● Problem description
Could you continue the web page on valence, arousal and music below, writing the next part after its last sentence?

● Text extract
========================

Valence / Arousal — Neuroaesthetic Music

Human reported

Model predicted

Color = designed quadrant:

Tense / Anxious

Excited / Joyful

Calm / Serene

Sad / Gloomy

Transitional

Click any dot to open the YouTube clip

Spectral Correlates by Quadrant

Tense / Anxious

High zero-crossing rate
High spectral flatness
Irregular amplitude envelope
Dense upper partials

Excited / Joyful

High RMS energy
High spectral rolloff
Bright spectral centroid
Fast attack transients

Sad / Gloomy

Low RMS energy
Low spectral centroid
Slow amplitude decay
Narrow spectral spread

Calm / Serene

Low zero-crossing rate
Smooth rolloff curve
Even harmonic partials
Stable amplitude envelope

Model Performance

Valence: R² = 0.945 | Arousal: R² = 0.944

Random Forest trained on 68 audio and biosignal features (EDA, PPG, ECG, respiration + 24 spectral statistics). All top-5 predictive features across both targets were spectral, not harmonic, confirming the spectralist hypothesis at the level of machine learning.

Defining Valence and Arousal

The two-dimensional model of affect formalized by Russell (1980) provides the theoretical backbone of this research. Each piece of music is located in the plane defined by these two orthogonal axes.

========================

● Entries provided
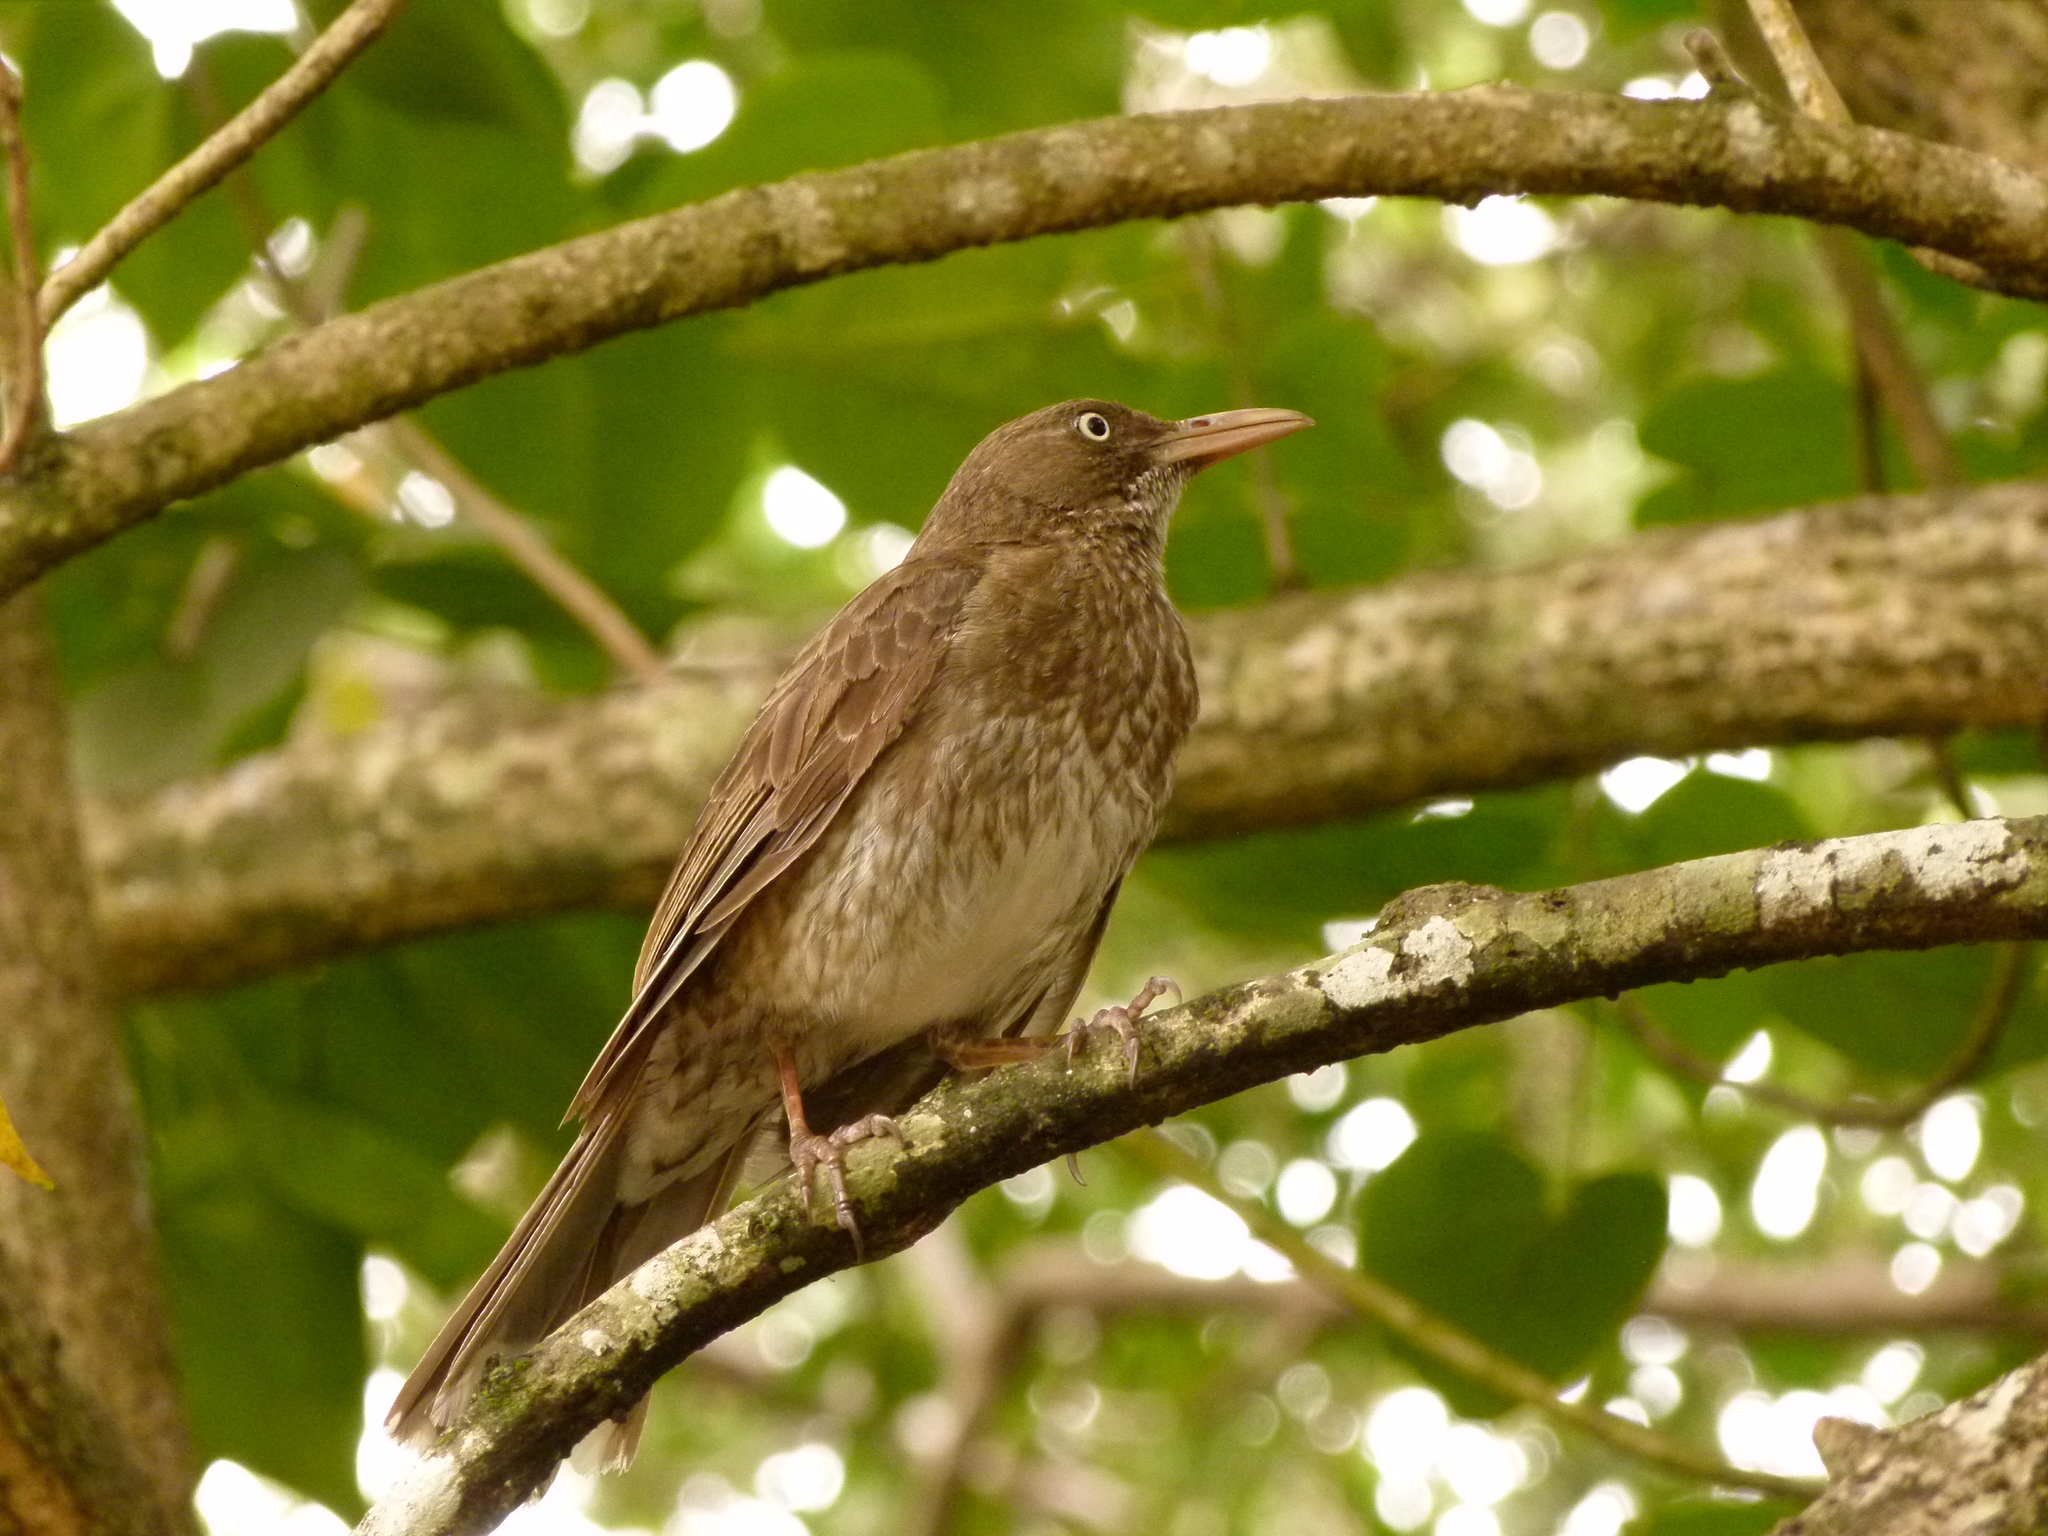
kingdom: Animalia
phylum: Chordata
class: Aves
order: Passeriformes
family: Mimidae
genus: Margarops
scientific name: Margarops fuscatus
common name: Pearly-eyed thrasher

========================

● Exercise output
Valence

Valence is the hedonic quality of an emotional experience, the degree to which a stimulus is perceived as pleasant or unpleasant. It is the primary axis of the circumplex model, spanning from highly negative affect (aversive, dysphoric) at one extreme to highly positive affect (appetitive, euphoric) at the other.

In the Affective Circumplex (Russell, 1980; Barrett & Russell, 1999), valence is operationally independent of arousal: a piece can be simultaneously high-arousal and negative-valence (tense, anxious) or high-arousal and positive-valence (excited, joyful).

In this study: Participants rated valence on a continuous 0–100 slider labeled "unpleasant" to "pleasant" following each 60-second excerpt. The scale was anchored at 0 (maximally aversive), 50 (emotionally neutral), and 100 (maximally pleasant).

V ∈ [0, 100] → normalized to [−1, +1] by (V/50) − 1

Arousal

Arousal is the activation or energy dimension of emotion, capturing how wakeful, energized, or activated an experience feels regardless of whether it is pleasant. High-arousal states include excitement, anxiety, and agitation; low-arousal states include calm, sadness, and serenity.

Arousal is physiologically grounded: it correlates directly with sympathetic nervous system activity, including elevated heart rate, reduced heart rate variability, increased electrodermal response (skin conductance), and faster respiration. This makes arousal the more physiologically accessible of the two dimensions, and explains why biosignals improved model performance substantially over audio features alone.

In this study: Participants rated arousal on a continuous 0–100 slider labeled "calm" to "activated" following each 60-second excerpt.

A ∈ [0, 100] → normalized to [−1, +1] by (A/50) − 1

Russell's Circumplex Model of Affect (1980)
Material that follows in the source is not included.